What are Confounding Factors and How do they Affect Studies?


Designing a study is not easy. Suppose we want to understand the relationship between obesity and morbidity. Do obese people die earlier than normal-weight people? If we just compare the numbers – i.e. compare the rates of death for these two groups – we might find a misleading story. What if obese people are also more likely to drive rather than walk, increasing the rate of deaths due to car accidents? What if thin people are more likely to binge on alcohol, increasing the rate of death by alcohol-related illnesses? Risk factors that affect the results of a study are called confounding factors. They play an extremely important role in the design and statistical analysis of any study involving human behavior, both biological and social.

Confounding factors can have a huge impact on the results of both controlled and observational studies. Researchers do not always consider the impact of these factors, especially when the research itself is not done by professionals. A recent example is an ABC poll that found that Democrats were less satisfied with their sex lives than Republicans. But women are also less satisfied with their sex lives than men, and more Democrats are women than Republicans. How do we know whether the correlation between happy sex lives and political affiliation is an honest relationship, or just a side effect of the gender differences between Democrats and Republicans? A simple “adjustment” for the confounding factor (in this case, gender) would solve the problem.

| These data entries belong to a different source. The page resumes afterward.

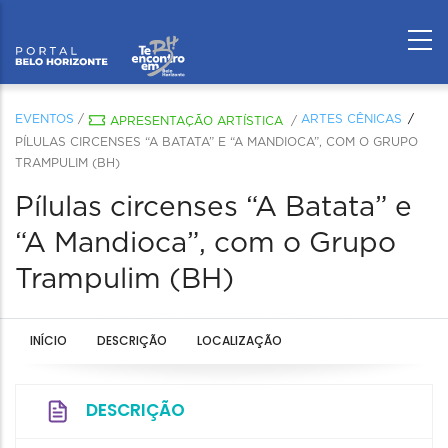
EVENTOS
/
ARTES CÊNICAS
APRESENTAÇÃO ARTÍSTICA
/
PÍLULAS CIRCENSES “A BATATA” E “A MANDIOCA”, COM O GRUPO
TRAMPULIM (BH)
Pílulas circenses “A Batata” e
“A Mandioca”, com o Grupo
Trampulim (BH)
INÍCIO
DESCRIÇÃO
LOCALIZAÇÃO
DESCRIÇÃO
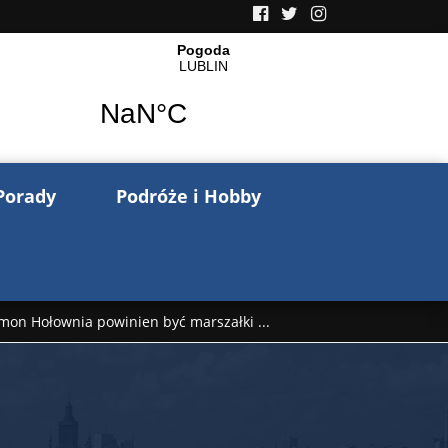
Porady
Podróże i Hobby
mon Hołownia powinien być marszałki ...
nów pisze o wojnie na Ukrainie. Wspo ...
..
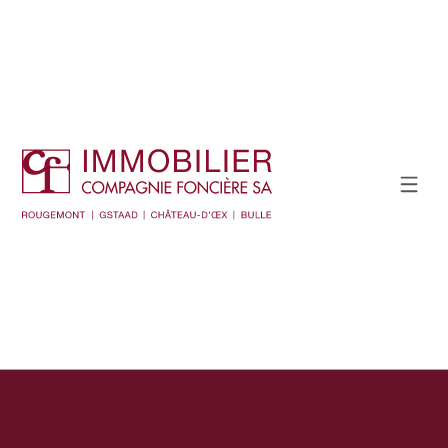
Afficher le filtre de recherche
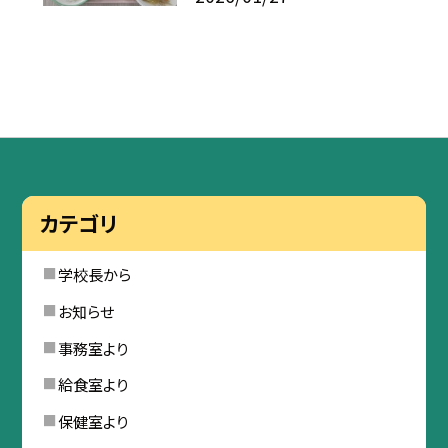
カテゴリ
学校長から
お知らせ
事務室より
給食室より
保健室より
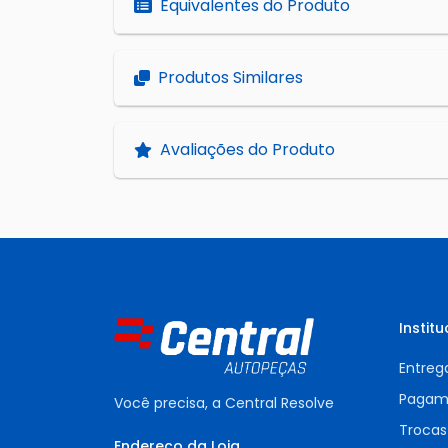
Equivalentes do Produto
Produtos Similares
Avaliações do Produto
Institu
Entreg
Pagam
Você precisa, a Central Resolve
Trocas
Endereço da Loja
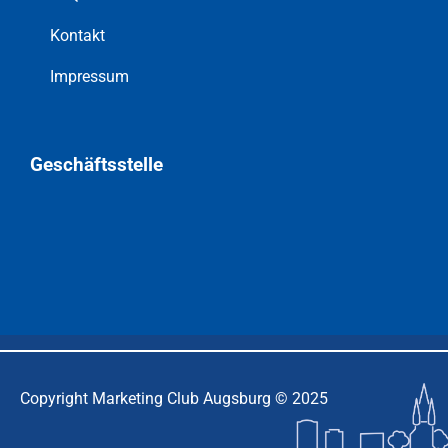
Kontakt
Impressum
Geschäftsstelle
Copyright Marketing Club Augsburg © 2025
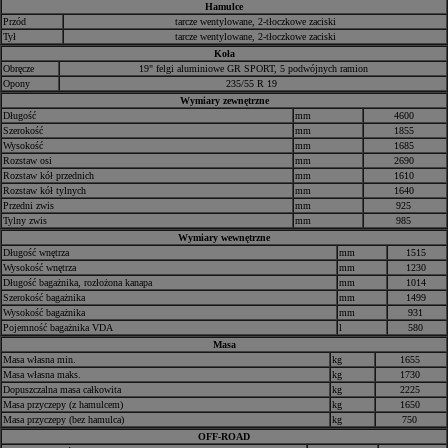
Hamulce
Przód
tarcze wentylowane, 2-tłoczkowe zaciski
Tył
tarcze wentylowane, 2-tłoczkowe zaciski
Koła
Obręcze
19" felgi aluminiowe GR SPORT, 5 podwójnych ramion
Opony
235/55 R 19
Wymiary zewnętrzne
Długość
mm
4600
Szerokość
mm
1855
Wysokość
mm
1685
Rozstaw osi
mm
2690
Rozstaw kół przednich
mm
1610
Rozstaw kół tylnych
mm
1640
Przedni zwis
mm
925
Tylny zwis
mm
985
Wymiary wewnętrzne
Długość wnętrza
mm
1515
Wysokość wnętrza
mm
1230
Długość bagażnika, rozłożona kanapa
mm
1014
Szerokość bagażnika
mm
1499
Wysokość bagażnika
mm
931
Pojemność bagażnika VDA
l
580
Masa
Masa własna min.
kg
1655
Masa własna maks.
kg
1730
Dopuszczalna masa całkowita
kg
2225
Masa przyczepy (z hamulcem)
kg
1650
Masa przyczepy (bez hamulca)
kg
750
OFF-ROAD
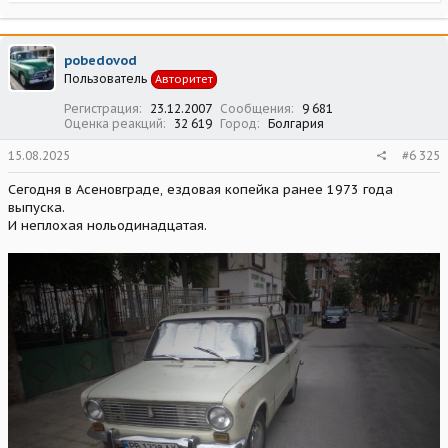
е
а
к
ц
pobedovod
и
Пользователь
Авторитет
и
:
Регистрация
23.12.2007
Сообщения
9 681
Оценка реакций
32 619
Город
Болгария
15.08.2025
#6 325
Сегодня в Асеновграде, ездовая копейка ранее 1973 года
выпуска.
И неплохая нольодинадцатая.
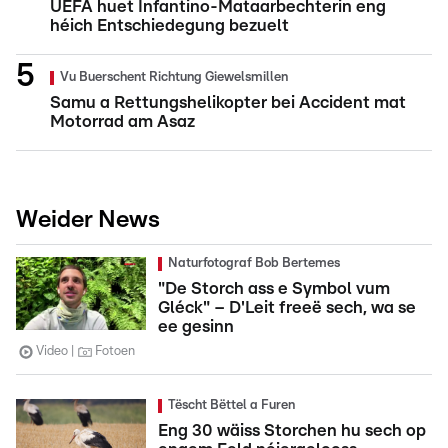
UEFA huet Infantino-Mataarbechterin eng
héich Entschiedegung bezuelt
Vu Buerschent Richtung Giewelsmillen
Samu a Rettungshelikopter bei Accident mat
Motorrad am Asaz
Weider News
Naturfotograf Bob Bertemes
"De Storch ass e Symbol vum
Gléck" – D'Leit freeë sech, wa se
ee gesinn
Video
Fotoen
Tëscht Bëttel a Furen
Eng 30 wäiss Storchen hu sech op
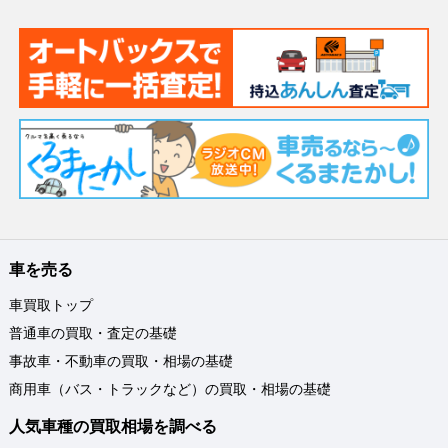
車を売る
車買取トップ
普通車の買取・査定の基礎
事故車・不動車の買取・相場の基礎
商用車（バス・トラックなど）の買取・相場の基礎
人気車種の買取相場を調べる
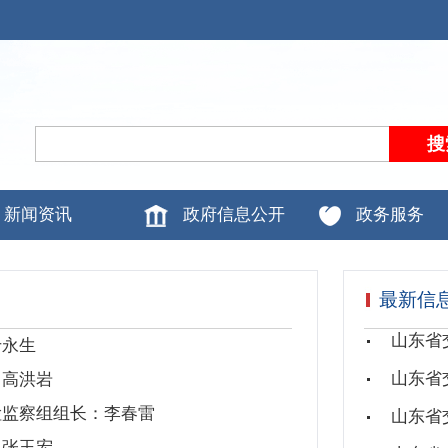
新闻资讯
政府信息公开
政务服务
最新信
于永生
：高洪岩
检监察组组长：李春雷
：张玉宏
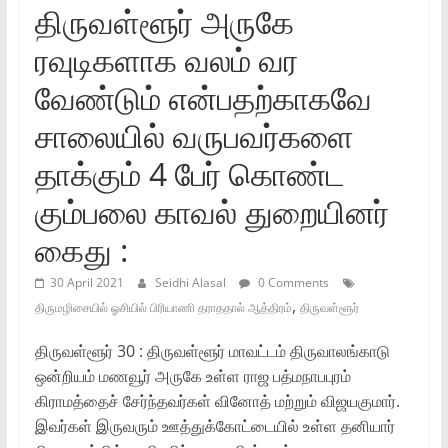
திருவள்ளூர் அருகே
ரவுடிகளாக வலம் வர
வேண்டும் என்பதற்காகவே
சாலையில் வருபவர்களை
தாக்கும் 4 பேர் கொண்ட
‌கும்பலை‌ காவல் துறையினர்
கைது :
30 April 2021
Seidhi Alasal
0 Comments
,
திருமழிசையில் ஓசியில் பிரியாணி தராததால் ஆத்திரம்
திருவள்ளூர்
திருவள்ளூர் 30 : திருவள்ளூர் மாவட்டம் திருவாலங்காடு
ஒன்றியம் மணவூர் அருகே உள்ள ராஜ பத்மநாபபுரம்
கிராமத்தைச் சேர்ந்தவர்கள் வினோத் மற்றும் விஜயகுமார்.
இவர்கள் இருவரும் ஊத்துக்கோட்டையில் உள்ள தனியார்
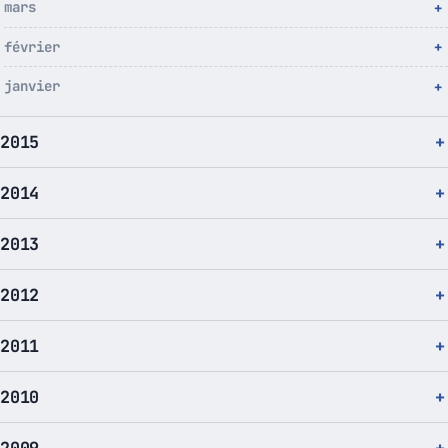
mars
février
janvier
2015
2014
2013
2012
2011
2010
2009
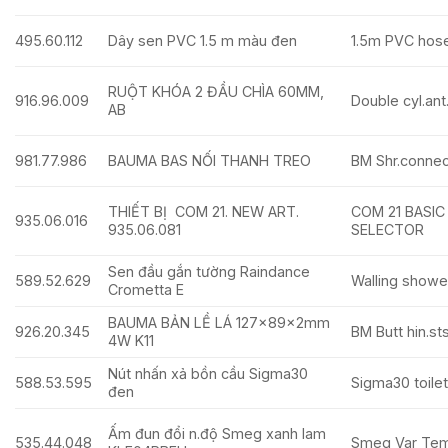
495.60.112
Dây sen PVC 1.5 m màu đen
1.5m PVC hose
RUỘT KHÓA 2 ĐẦU CHÌA 60MM,
916.96.009
Double cyl.an
AB
981.77.986
BAUMA BAS NỐI THANH TREO
BM Shr.connec
THIẾT BỊ COM 21. NEW ART.
COM 21 BASI
935.06.016
935.06.081
SELECTOR
Sen đầu gắn tường Raindance
589.52.629
Walling show
Crometta E
BAUMA BẢN LỀ LÁ 127x89x2mm
926.20.345
BM Butt hin.s
4W K11
Nút nhấn xả bồn cầu Sigma30
588.53.595
Sigma30 toilet
đen
Ấm đun đổi n.độ Smeg xanh lam
535.44.048
Smeg Var Temp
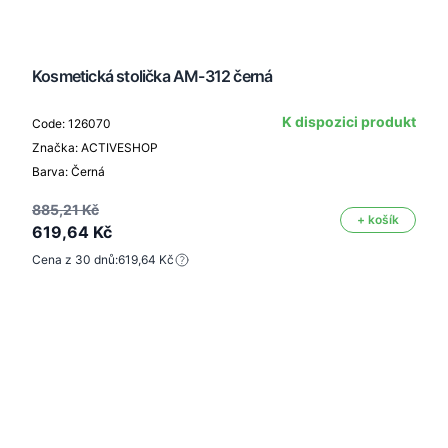
Kosmetická stolička AM-312 černá
K dispozici produkt
Code: 126070
Značka: ACTIVESHOP
Barva: Černá
885,21 Kč
+ košík
619,64 Kč
Cena z 30 dnů:
619,64 Kč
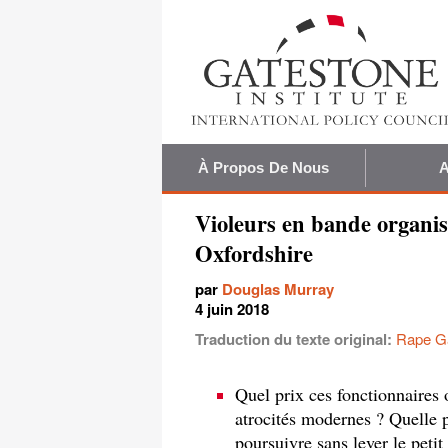
À Propos De Nous
A
Violeurs en bande organi
Oxfordshire
par
Douglas Murray
4 juin 2018
Traduction du texte original:
Rape Ga
Quel prix ces fonctionnaires o
atrocités modernes ? Quelle p
poursuivre sans lever le petit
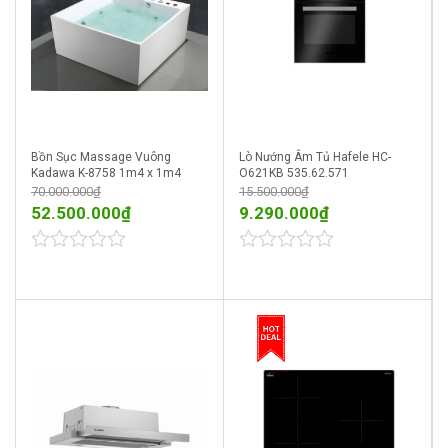
Bồn Sục Massage Vuông
Lò Nướng Âm Tủ Hafele HC-
Kadawa K-8758 1m4 x 1m4
O621KB 535.62.571
70.000.000
₫
15.500.000
₫
52.500.000
₫
9.290.000
₫
0
0
out
out
of
of
5
5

While there are standard statistical techniques to adjust for these confounding factors, at times it’s not clear whether some factor is confounding or not. In a recent controversy over obesity, the Centers for Disease Control (CDC) published a study indicating that slightly overweight people live longer than thin people. The Harvard School of Public Health and the American Cancer Society later criticized the results, noting that more of the thin people were sick (and were thin because they were sick) than the overweight people.

In this case, illness was a confounding factor that had not been considered by the CDC. While it may seem obvious in retrospect, it can, when designing a study, be difficult to anticipate every possible confounder. And even if it had been brought to the attention of the CDC that there were more sick people among the group of thin people, the researchers may have wondered whether the thinness caused the illness, rather than the other way around. If people were sick because they were thin, then illness would not be a confounding factor.

Confounding factors can be accounted for using statistical techniques. Typical confounders include age, gender, smoking, and income, but there may be many other (possibly subtle or controversial) factors. If a study doesn’t consider confounding factors (especially an obvious one such as the gender gap of poll respondents), don’t believe it.